Financial Statements 2019/2020
MIDDLESEX UNIVERSITY NOTES TO THE ACCOUNTS (continued)
Year Ended 31 July 2020 Change in demographic assumptions at 31 July 2020
The principal demographic assumption is the longevity assumption (i.e. member life expectancy). For sensitivity purposes the actuary estimates that a one year increase in life expectancy would approximately increase the University defined benefit obligation between 3 to 5%. In practice the actual cost of one year increase in life expectancy will depend on the structure of the revised assumption (i.e. if improvements to member survival rates predominantly apply at younger or older age groups).
Funding deficit plan
The underlying assumptions in relation to the estimate of the present value of the obligation in respect of the funding deficit plan for the LGPS pension scheme such as the salary inflation over the period of the funding deficit plan and the discount rate to be used.
b. Pension enhancements on termination (see note 22)
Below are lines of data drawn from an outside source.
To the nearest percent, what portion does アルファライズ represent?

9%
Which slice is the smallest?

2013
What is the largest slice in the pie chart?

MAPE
The critical underlying assumptions in relation to the estimate of the pension enhancement obligation such as life expectancy and the discount rate on corporate bonds. Variations in these assumptions have the ability to significantly influence the value of the provision for unfunded liabilities recorded and annual expense.
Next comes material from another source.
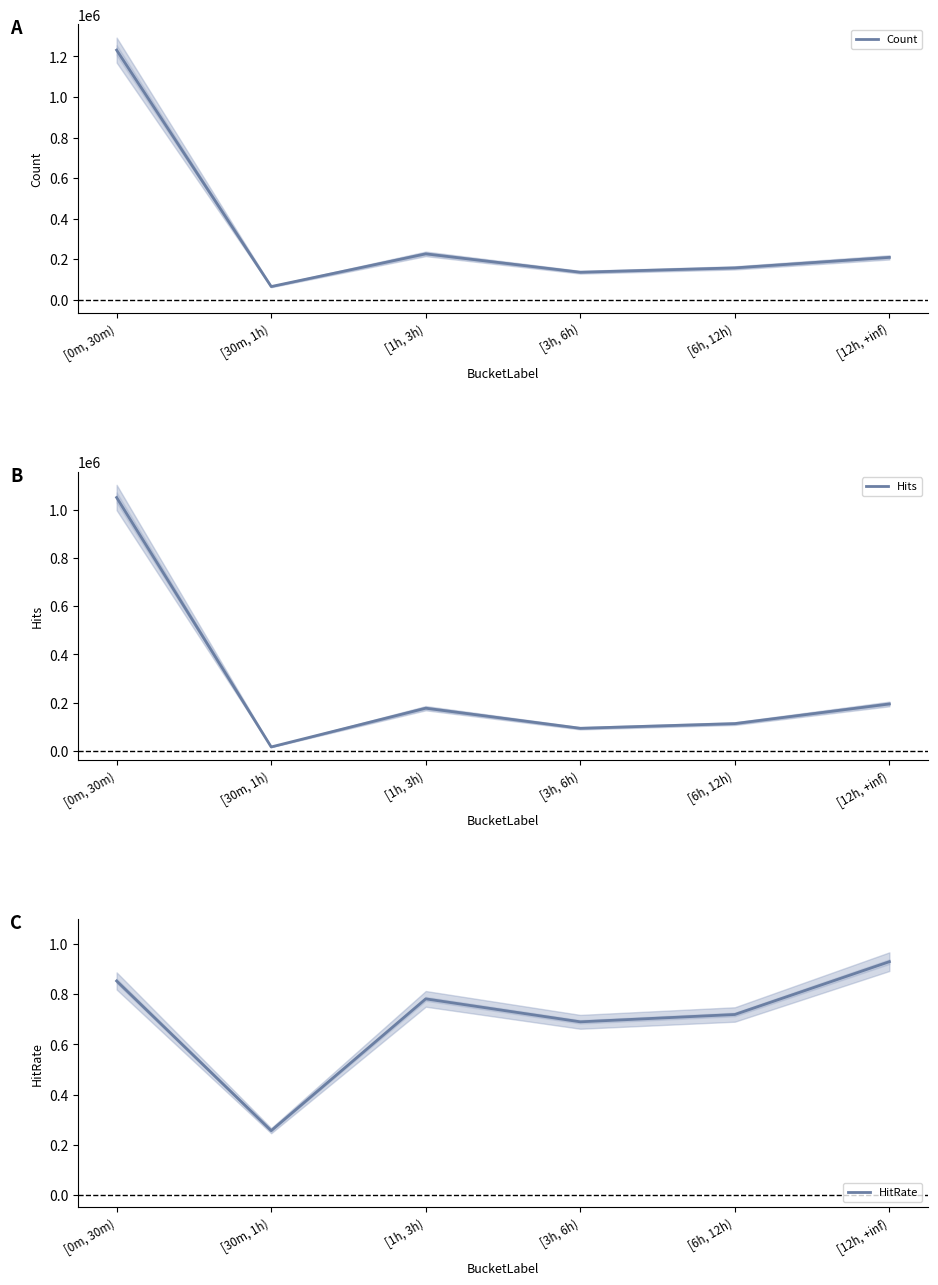

List the series in order of their overall mean, lowest first.

HitRate, Hits, Count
c. Tangible fixed assets depreciation (see note 14)
Tangible fixed assets are depreciated over their useful lives taking into account residual values, where appropriate. The actual lives of the assets and residual values are assessed annually and may vary depending on a number of factors. In re-assessing asset lives, factors such as technological innovation and maintenance programmes are taken into account. Residual value assessments consider issues such as future market conditions, the remaining life of the asset, and projected disposal values.
d. Trade and tuition fee debtors (see note 18)
The Group has a material level of exposure to collection of trade and tuition fee receivables. The estimate for receivables relates to the recoverability of the balances outstanding at the year end. Provisions in respect of these balances are calculated from a review performed on an accounts receivable aging method to determine whether debt is recoverable by aged group and a predetermined rate. Analysis of actual recovery compared with provisioning levels have not, to date, resulted in material variances.